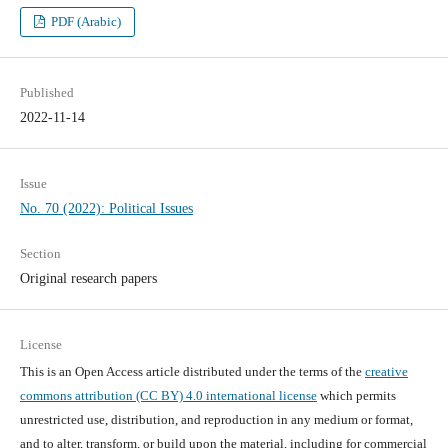
PDF (Arabic)
Published
2022-11-14
Issue
No. 70 (2022): Political Issues
Section
Original research papers
License
This is an Open Access article distributed under the terms of the
creative
commons attribution (CC BY) 4.0 international license
which permits
unrestricted use, distribution, and reproduction in any medium or format,
and to alter, transform, or build upon the material, including for commercial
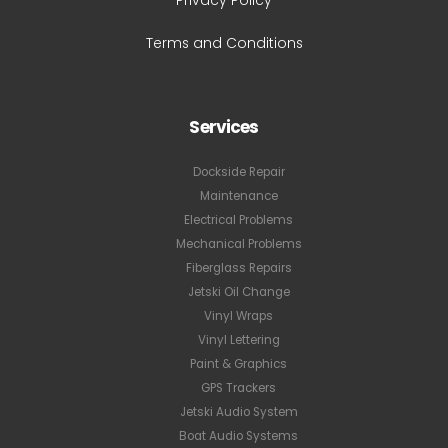
Privacy Policy
Terms and Conditions
Services
Dockside Repair
Maintenance
Electrical Problems
Mechanical Problems
Fiberglass Repairs
Jetski Oil Change
Vinyl Wraps
Vinyl Lettering
Paint & Graphics
GPS Trackers
Jetski Audio System
Boat Audio Systems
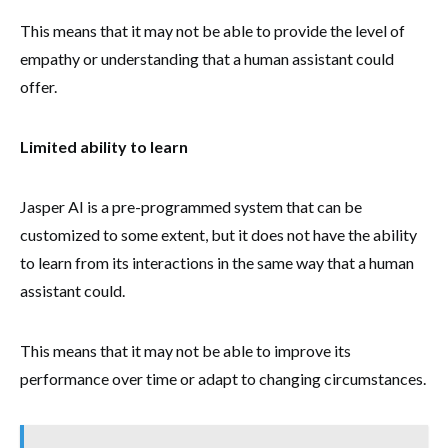
This means that it may not be able to provide the level of
empathy or understanding that a human assistant could
offer.
Limited ability to learn
Jasper AI is a pre-programmed system that can be
customized to some extent, but it does not have the ability
to learn from its interactions in the same way that a human
assistant could.
This means that it may not be able to improve its
performance over time or adapt to changing circumstances.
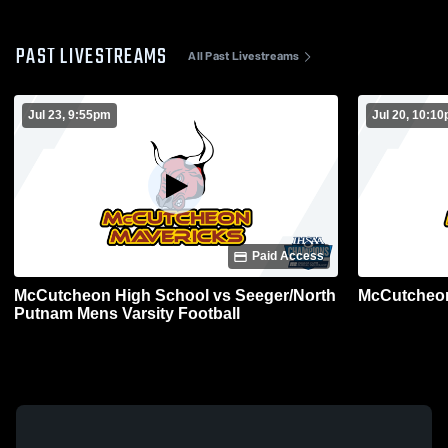
PAST LIVESTREAMS
All Past Livestreams
Jul 23, 9:55pm
Jul 20, 10:1
Paid Access
McCutcheon High School vs Seeger/North
McCutcheon
Putnam Mens Varsity Football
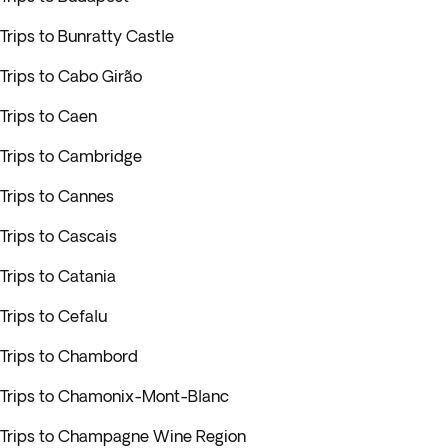
Trips to Bunratty Castle
Trips to Cabo Girão
Trips to Caen
Trips to Cambridge
Trips to Cannes
Trips to Cascais
Trips to Catania
Trips to Cefalu
Trips to Chambord
Trips to Chamonix-Mont-Blanc
Trips to Champagne Wine Region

_ _ _ _ _ _ _

** Work request **
Report only the number of lines in the records that include the word "learn".

** Output **
2